- **Tasks and exercises**:
(1) Please copy the soccer article word for word, starting at "The origins of the word soccer" and ending at "came into use.".
(2) Answer these questions from the soccer article:
(a) Which newspaper printed the "Notes from Oxford" column on 14 March 1891?
(b) In which column of the Yorkshire Evening Post did the 1899 explanation appear?
(c) What spelling of "Soccer" does that 1899 column say is more frequent?

- **Passage to read**:
|---|

Feb 13

The origins of the word soccer

Posted by SoccerHistory

“Surely, soccer’s the American word for football”, is a view commonly expressed by many followers of the game. But, as we shall see, it is a British English word with a history almost as old as that of ‘association football’, from which it derives. In this article I shall consider the origins of the word ‘soccer’ and when it came into use.

Newspaper reports from the 1890s provide clear evidence that ‘soccer’ was in common usage from the middle of that decade and that its origins were in the slang developed by students at Oxford University. In what was almost certainly a syndicated column, ‘Notes from Oxford,’ the North Wales Chronicle for 14 March 1891 reported: “Oxford undergraduates, especially those who are athletes, have passionate fondness for the termination ‘er.’ The number of coined words which are made to end in the termination ‘er’ is quite astounding, and these are absolutely unknown outside the Oxford circle. The following are fair examples, which are added to tickle the reader’s ingenuity: what does he think of: - ragger, fogger, roller, footer, rugger, brecker, soccer, fresher, &c.?”

Towards the end of the 1890s the Football Echoes column of the Yorkshire Evening Post (23 September 1899) informed its readers: “It will perhaps interest readers of these Echoes to know why Association and Rugby football are commonly known as ‘Soccer’ and ‘Rugger’ respectively. At the Universities it is the correct slang to break off the latter syllables of words, double the last consonant, and ad ‘er.’ So ‘Sociation becomes ‘Soccer’ and Rugby ‘Rugger.’ But the former is more frequently spelt ‘Socker.’”

|---|

- **Dataset**:
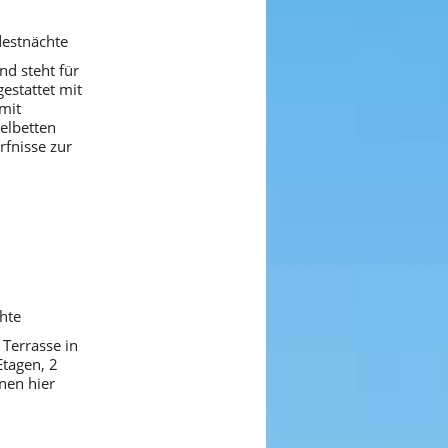
destnächte
nd steht für
estattet mit
mit
elbetten
rfnisse zur
hte
 Terrasse in
tagen, 2
nen hier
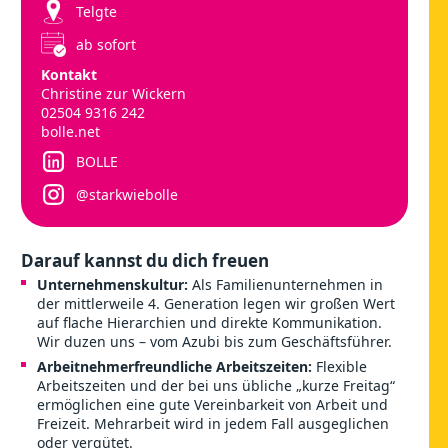
Telgte
ab sofort
Kontakt
Christine zur Wickern
02504 9316 242
bolle.net
BOLLE
@starkwiebolle
Darauf kannst du dich freuen
Unternehmenskultur:
Als Familienunternehmen in
der mittlerweile 4. Generation legen wir großen Wert
auf flache Hierarchien und direkte Kommunikation.
Wir duzen uns – vom Azubi bis zum Geschäftsführer.
Arbeitnehmerfreundliche Arbeitszeiten:
Flexible
Arbeitszeiten und der bei uns übliche „kurze Freitag“
ermöglichen eine gute Vereinbarkeit von Arbeit und
Freizeit. Mehrarbeit wird in jedem Fall ausgeglichen
oder vergütet.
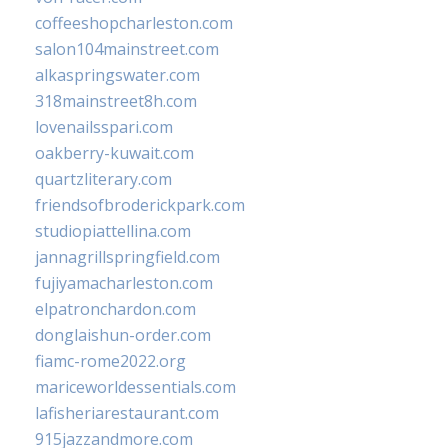
coffeeshopcharleston.com
salon104mainstreet.com
alkaspringswater.com
318mainstreet8h.com
lovenailsspari.com
oakberry-kuwait.com
quartzliterary.com
friendsofbroderickpark.com
studiopiattellina.com
jannagrillspringfield.com
fujiyamacharleston.com
elpatronchardon.com
donglaishun-order.com
fiamc-rome2022.org
mariceworldessentials.com
lafisheriarestaurant.com
915jazzandmore.com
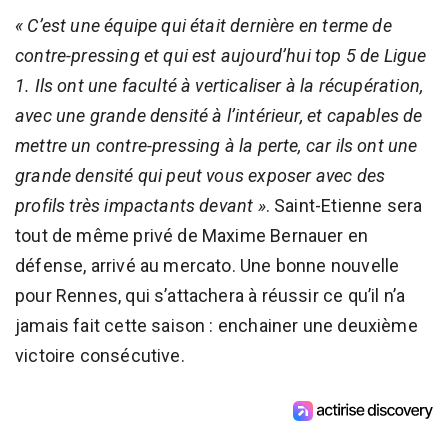
« C’est une équipe qui était dernière en terme de
contre-pressing et qui est aujourd’hui top 5 de Ligue
1. Ils ont une faculté à verticaliser à la récupération,
avec une grande densité à l’intérieur, et capables de
mettre un contre-pressing à la perte, car ils ont une
grande densité qui peut vous exposer avec des
profils très impactants devant »
. Saint-Etienne sera
tout de même privé de Maxime Bernauer en
défense, arrivé au mercato. Une bonne nouvelle
pour Rennes, qui s’attachera à réussir ce qu’il n’a
jamais fait cette saison : enchainer une deuxième
victoire consécutive.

|---|

- **Responses by task**:
(1)
The origins of the word soccer

Posted by SoccerHistory

“Surely, soccer’s the American word for football”, is a view commonly expressed by many followers of the game. But, as we shall see, it is a British English word with a history almost as old as that of ‘association football’, from which it derives. In this article I shall consider the origins of the word ‘soccer’ and when it came into use.

(2)
(a) The North Wales Chronicle
(b) Football Echoes
(c) Socker